__Work to complete__: Provide only the number of lines in the records where "shifted" appears.
=== Begin Enclosure ===
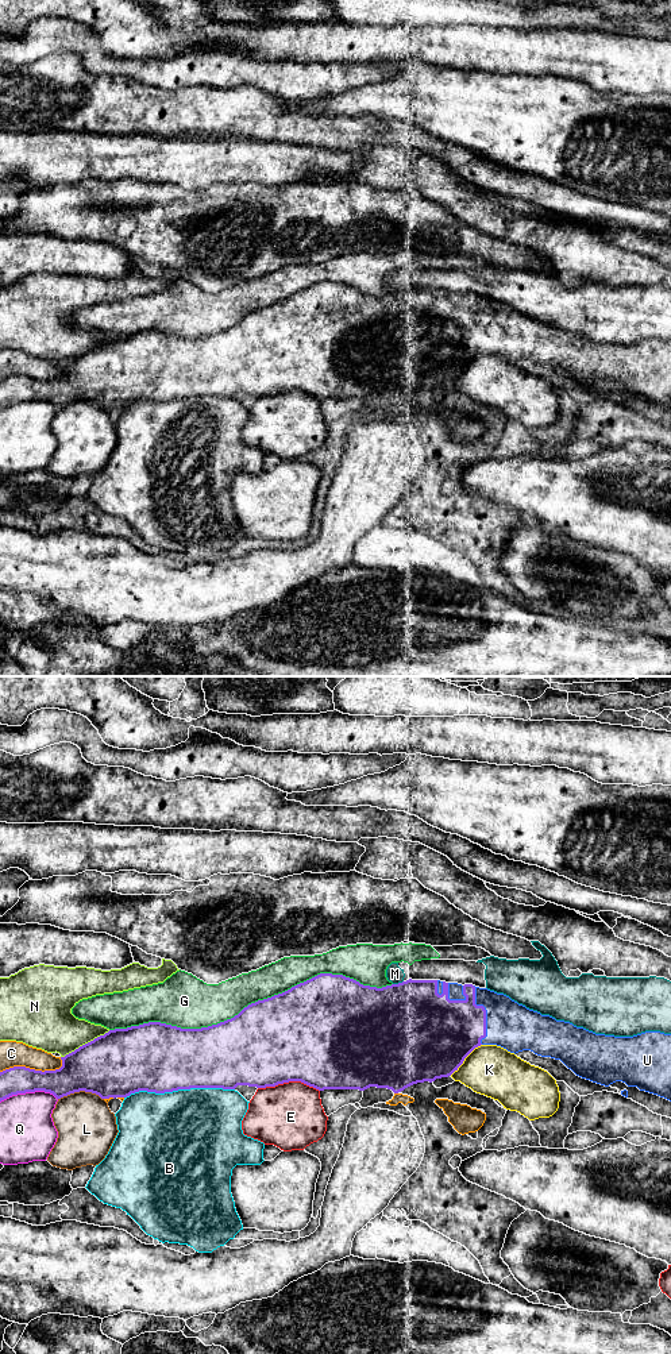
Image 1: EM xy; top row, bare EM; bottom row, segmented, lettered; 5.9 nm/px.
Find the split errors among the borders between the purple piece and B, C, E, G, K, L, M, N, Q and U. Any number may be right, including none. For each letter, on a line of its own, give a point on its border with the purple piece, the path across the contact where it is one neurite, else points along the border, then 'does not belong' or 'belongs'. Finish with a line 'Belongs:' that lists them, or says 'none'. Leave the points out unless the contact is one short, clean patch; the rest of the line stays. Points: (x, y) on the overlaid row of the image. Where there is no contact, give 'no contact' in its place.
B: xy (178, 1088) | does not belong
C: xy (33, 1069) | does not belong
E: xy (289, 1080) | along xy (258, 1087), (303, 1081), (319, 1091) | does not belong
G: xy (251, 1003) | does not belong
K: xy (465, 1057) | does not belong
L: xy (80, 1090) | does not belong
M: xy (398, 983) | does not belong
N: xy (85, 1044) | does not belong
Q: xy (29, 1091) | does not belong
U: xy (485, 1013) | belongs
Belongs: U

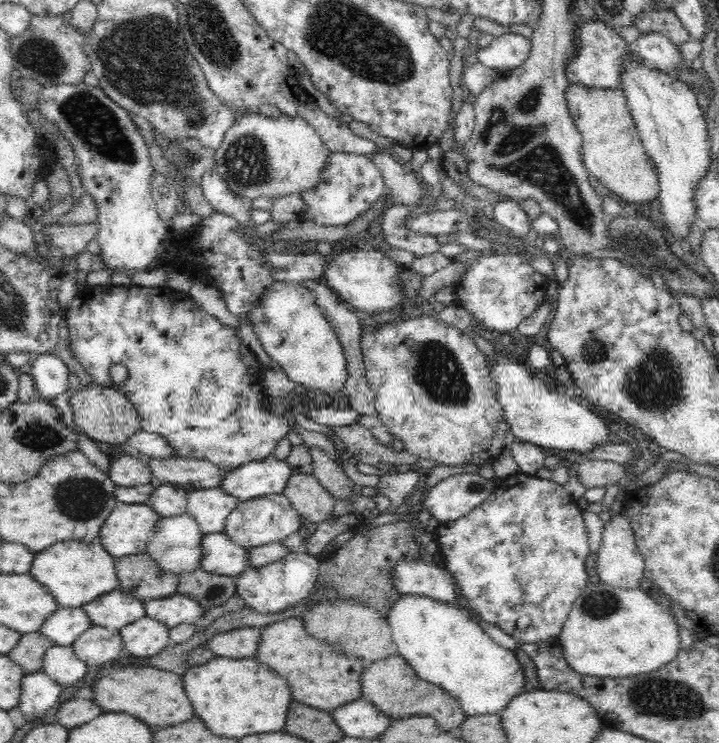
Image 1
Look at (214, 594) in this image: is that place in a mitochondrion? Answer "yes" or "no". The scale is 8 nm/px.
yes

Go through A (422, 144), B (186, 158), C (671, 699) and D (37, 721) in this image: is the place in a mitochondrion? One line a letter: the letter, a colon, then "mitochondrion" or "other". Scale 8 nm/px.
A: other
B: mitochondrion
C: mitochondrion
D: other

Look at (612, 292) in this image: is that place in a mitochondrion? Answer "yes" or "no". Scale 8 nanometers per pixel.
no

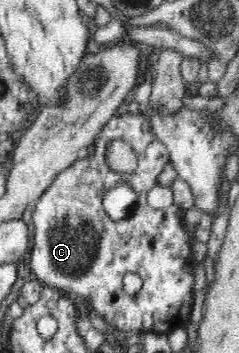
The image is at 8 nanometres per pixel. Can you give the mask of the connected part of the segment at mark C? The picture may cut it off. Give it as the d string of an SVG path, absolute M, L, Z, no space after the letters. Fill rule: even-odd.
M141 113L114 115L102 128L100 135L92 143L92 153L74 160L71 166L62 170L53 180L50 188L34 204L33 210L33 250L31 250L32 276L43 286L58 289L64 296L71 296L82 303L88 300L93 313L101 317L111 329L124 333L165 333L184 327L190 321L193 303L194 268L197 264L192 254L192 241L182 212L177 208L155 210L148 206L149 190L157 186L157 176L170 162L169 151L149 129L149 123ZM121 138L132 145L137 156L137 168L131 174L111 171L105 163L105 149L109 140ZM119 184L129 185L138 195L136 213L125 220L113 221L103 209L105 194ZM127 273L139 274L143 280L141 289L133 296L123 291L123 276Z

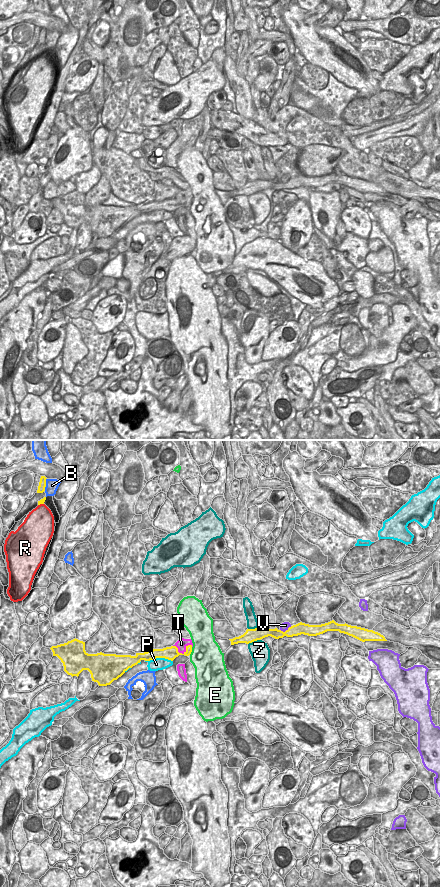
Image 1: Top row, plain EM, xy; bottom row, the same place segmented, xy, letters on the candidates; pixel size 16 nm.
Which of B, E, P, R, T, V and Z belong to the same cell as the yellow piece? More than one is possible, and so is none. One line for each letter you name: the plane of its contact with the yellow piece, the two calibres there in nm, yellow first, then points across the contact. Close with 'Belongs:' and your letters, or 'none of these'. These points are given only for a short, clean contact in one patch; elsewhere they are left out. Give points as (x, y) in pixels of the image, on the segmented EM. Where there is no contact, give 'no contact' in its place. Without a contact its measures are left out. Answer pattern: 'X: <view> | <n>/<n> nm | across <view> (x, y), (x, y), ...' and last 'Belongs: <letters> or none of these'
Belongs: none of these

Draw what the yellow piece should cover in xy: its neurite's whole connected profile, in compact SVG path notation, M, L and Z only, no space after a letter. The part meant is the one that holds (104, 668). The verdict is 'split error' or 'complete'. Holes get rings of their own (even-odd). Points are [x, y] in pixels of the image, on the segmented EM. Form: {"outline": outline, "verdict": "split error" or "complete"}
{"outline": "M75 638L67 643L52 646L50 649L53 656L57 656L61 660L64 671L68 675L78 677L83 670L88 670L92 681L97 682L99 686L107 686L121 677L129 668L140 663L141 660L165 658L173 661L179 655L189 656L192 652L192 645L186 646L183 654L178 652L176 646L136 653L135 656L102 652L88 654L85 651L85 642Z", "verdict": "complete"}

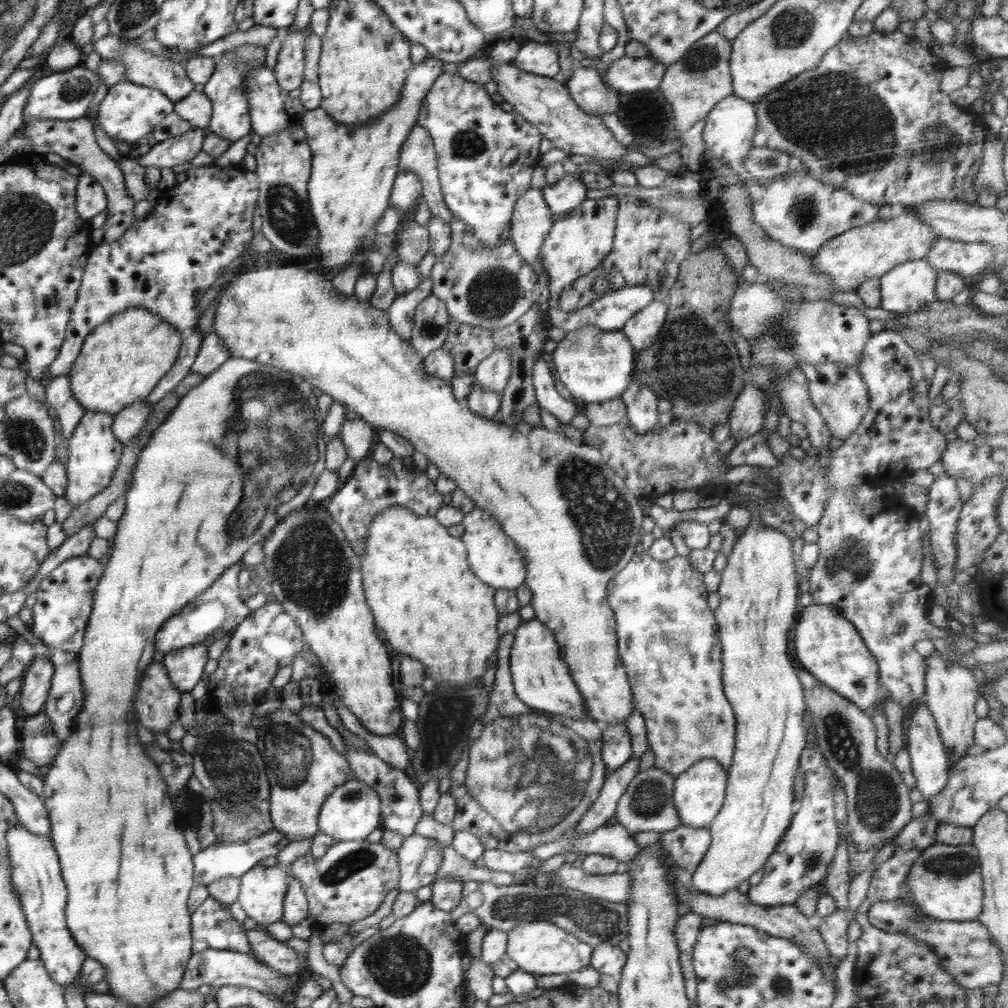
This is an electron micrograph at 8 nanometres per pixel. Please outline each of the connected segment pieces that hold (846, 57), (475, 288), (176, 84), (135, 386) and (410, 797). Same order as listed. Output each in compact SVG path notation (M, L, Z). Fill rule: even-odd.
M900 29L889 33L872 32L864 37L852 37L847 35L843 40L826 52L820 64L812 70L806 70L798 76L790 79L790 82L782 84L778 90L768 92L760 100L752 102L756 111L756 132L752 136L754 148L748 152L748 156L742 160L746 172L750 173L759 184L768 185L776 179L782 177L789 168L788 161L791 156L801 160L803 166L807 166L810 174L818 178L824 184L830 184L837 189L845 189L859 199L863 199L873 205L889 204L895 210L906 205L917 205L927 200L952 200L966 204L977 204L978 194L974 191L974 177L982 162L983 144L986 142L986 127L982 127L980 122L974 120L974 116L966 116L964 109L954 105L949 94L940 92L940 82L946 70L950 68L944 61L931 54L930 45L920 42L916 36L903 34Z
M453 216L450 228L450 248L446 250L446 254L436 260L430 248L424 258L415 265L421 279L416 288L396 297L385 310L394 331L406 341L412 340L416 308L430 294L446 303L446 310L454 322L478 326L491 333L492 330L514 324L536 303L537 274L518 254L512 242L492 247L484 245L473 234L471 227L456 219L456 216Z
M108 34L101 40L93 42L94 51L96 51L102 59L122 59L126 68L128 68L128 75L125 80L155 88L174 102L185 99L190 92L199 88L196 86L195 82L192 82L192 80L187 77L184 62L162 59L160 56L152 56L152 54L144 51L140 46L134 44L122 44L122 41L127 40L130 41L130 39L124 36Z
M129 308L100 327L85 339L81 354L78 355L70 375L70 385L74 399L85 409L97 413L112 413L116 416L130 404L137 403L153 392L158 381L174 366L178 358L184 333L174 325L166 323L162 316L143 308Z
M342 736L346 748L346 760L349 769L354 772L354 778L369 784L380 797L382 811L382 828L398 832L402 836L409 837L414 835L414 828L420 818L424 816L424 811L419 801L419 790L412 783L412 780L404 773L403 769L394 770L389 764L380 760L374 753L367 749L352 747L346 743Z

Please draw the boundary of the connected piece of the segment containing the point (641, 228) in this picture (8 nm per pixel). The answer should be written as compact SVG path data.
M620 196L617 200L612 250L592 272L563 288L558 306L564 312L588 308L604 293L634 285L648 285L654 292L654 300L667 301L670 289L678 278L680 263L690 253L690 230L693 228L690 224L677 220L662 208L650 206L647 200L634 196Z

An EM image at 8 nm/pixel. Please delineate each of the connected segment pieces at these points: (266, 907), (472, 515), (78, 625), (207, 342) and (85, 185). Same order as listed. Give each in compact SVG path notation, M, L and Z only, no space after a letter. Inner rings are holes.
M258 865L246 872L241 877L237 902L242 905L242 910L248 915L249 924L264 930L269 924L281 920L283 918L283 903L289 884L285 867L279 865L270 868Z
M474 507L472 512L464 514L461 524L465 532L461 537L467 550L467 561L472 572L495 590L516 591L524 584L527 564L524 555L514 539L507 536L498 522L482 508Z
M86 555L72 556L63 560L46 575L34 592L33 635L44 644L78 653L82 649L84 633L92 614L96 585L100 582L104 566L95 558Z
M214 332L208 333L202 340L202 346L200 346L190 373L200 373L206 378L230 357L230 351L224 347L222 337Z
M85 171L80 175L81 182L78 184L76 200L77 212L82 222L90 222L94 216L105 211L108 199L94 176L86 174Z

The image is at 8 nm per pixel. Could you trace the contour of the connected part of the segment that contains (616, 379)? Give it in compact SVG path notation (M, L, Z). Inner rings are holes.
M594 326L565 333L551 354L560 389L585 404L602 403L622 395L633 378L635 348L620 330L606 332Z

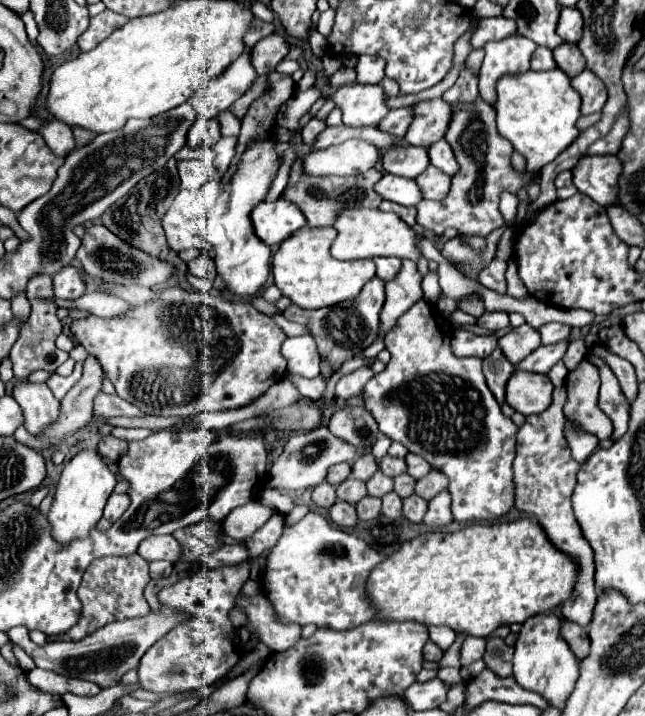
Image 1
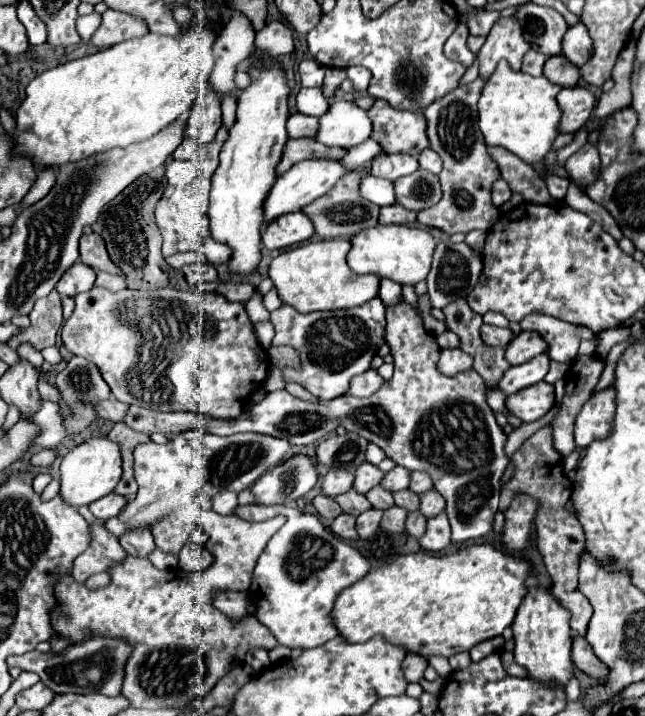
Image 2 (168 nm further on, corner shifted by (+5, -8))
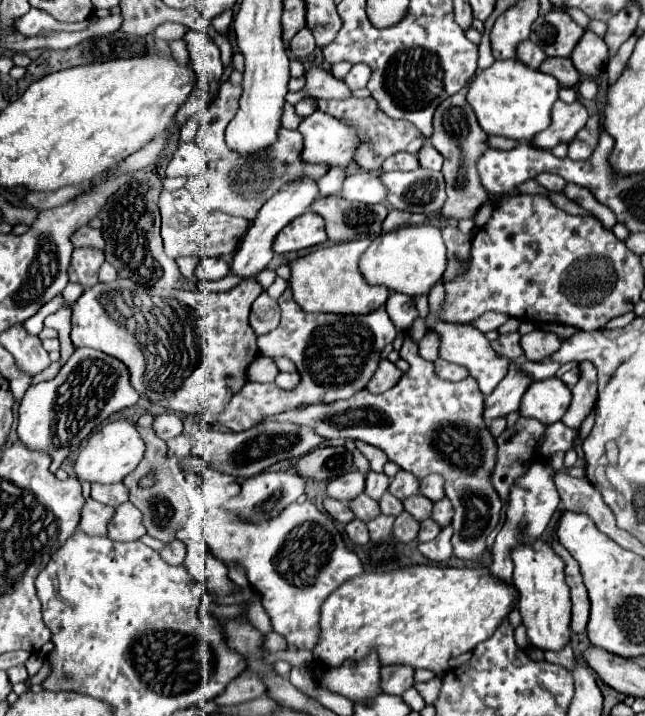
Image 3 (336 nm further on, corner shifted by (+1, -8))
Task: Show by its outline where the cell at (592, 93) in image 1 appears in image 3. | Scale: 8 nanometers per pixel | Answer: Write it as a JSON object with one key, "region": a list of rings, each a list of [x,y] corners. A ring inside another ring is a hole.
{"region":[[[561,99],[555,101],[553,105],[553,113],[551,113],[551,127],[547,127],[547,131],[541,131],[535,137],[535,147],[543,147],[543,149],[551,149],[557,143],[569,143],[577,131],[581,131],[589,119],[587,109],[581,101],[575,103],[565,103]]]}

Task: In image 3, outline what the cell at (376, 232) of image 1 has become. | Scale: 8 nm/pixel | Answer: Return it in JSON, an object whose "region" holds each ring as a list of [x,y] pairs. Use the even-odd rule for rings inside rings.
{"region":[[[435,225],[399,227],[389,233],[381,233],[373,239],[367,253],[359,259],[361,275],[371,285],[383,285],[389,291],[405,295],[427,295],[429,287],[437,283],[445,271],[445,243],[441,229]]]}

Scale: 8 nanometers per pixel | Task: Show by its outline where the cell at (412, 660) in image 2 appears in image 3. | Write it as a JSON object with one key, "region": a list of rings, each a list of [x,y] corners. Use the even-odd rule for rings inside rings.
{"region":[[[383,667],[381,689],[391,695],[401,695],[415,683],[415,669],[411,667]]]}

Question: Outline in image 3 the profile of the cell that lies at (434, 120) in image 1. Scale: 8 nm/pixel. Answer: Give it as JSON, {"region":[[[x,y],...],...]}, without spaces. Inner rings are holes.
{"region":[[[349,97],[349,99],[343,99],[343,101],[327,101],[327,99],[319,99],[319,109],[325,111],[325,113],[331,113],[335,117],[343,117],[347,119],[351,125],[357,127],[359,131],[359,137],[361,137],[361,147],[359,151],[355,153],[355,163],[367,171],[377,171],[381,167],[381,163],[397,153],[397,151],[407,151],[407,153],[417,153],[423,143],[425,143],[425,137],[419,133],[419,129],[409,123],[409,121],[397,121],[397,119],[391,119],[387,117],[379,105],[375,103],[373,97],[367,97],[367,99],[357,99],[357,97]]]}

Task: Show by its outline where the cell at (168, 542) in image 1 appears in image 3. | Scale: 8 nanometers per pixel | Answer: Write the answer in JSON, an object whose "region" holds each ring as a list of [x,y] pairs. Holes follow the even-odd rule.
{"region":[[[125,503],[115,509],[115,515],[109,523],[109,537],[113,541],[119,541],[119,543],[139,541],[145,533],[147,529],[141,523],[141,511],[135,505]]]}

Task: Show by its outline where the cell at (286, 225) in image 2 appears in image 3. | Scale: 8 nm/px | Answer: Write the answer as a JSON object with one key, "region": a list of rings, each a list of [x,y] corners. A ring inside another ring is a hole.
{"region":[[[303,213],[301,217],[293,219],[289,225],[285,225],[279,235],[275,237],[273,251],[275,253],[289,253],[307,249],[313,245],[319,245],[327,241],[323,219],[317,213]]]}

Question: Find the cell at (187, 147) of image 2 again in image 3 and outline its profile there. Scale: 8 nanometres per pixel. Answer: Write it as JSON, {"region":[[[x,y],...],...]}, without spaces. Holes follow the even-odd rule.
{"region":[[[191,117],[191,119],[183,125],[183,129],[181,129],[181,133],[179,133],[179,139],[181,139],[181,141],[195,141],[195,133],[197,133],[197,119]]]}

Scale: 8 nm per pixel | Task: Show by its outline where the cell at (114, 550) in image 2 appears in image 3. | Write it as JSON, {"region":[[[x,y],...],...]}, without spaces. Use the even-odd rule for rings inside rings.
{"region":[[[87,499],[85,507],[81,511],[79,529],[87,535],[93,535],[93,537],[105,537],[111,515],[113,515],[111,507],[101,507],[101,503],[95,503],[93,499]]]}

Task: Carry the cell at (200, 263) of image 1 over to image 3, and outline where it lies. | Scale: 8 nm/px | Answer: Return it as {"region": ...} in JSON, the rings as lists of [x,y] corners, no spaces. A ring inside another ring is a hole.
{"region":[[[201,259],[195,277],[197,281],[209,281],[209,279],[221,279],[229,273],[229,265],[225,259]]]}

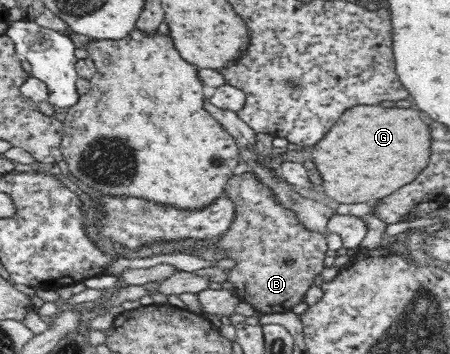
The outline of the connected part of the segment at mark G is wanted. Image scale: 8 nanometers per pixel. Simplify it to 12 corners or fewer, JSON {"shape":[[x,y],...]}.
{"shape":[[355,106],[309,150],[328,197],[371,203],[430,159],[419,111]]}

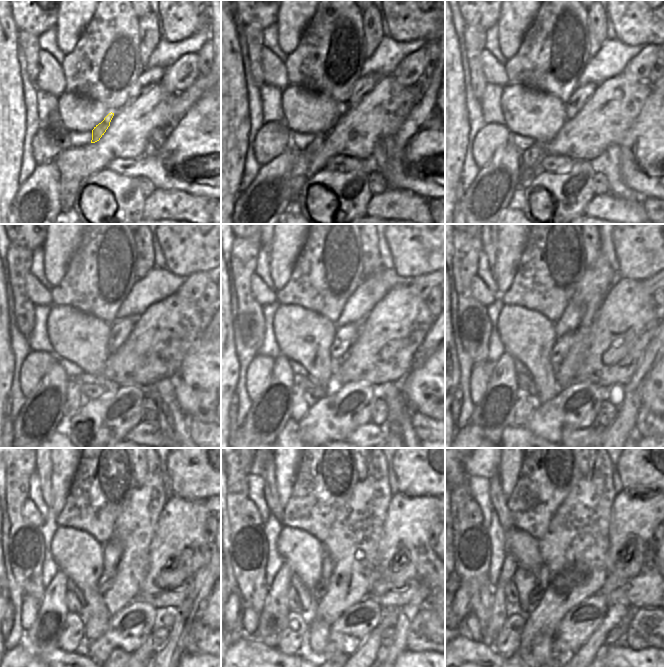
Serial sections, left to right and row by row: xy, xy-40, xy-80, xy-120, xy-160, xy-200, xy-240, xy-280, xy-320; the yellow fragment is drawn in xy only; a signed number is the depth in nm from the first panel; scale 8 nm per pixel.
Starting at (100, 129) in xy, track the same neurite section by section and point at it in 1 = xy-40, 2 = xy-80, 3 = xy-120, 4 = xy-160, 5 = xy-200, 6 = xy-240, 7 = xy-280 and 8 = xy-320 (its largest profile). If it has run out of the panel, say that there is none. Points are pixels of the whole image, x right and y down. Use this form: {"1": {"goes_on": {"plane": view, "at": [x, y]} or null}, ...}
=== End Enclosure ===
__Result of the exercise__: 2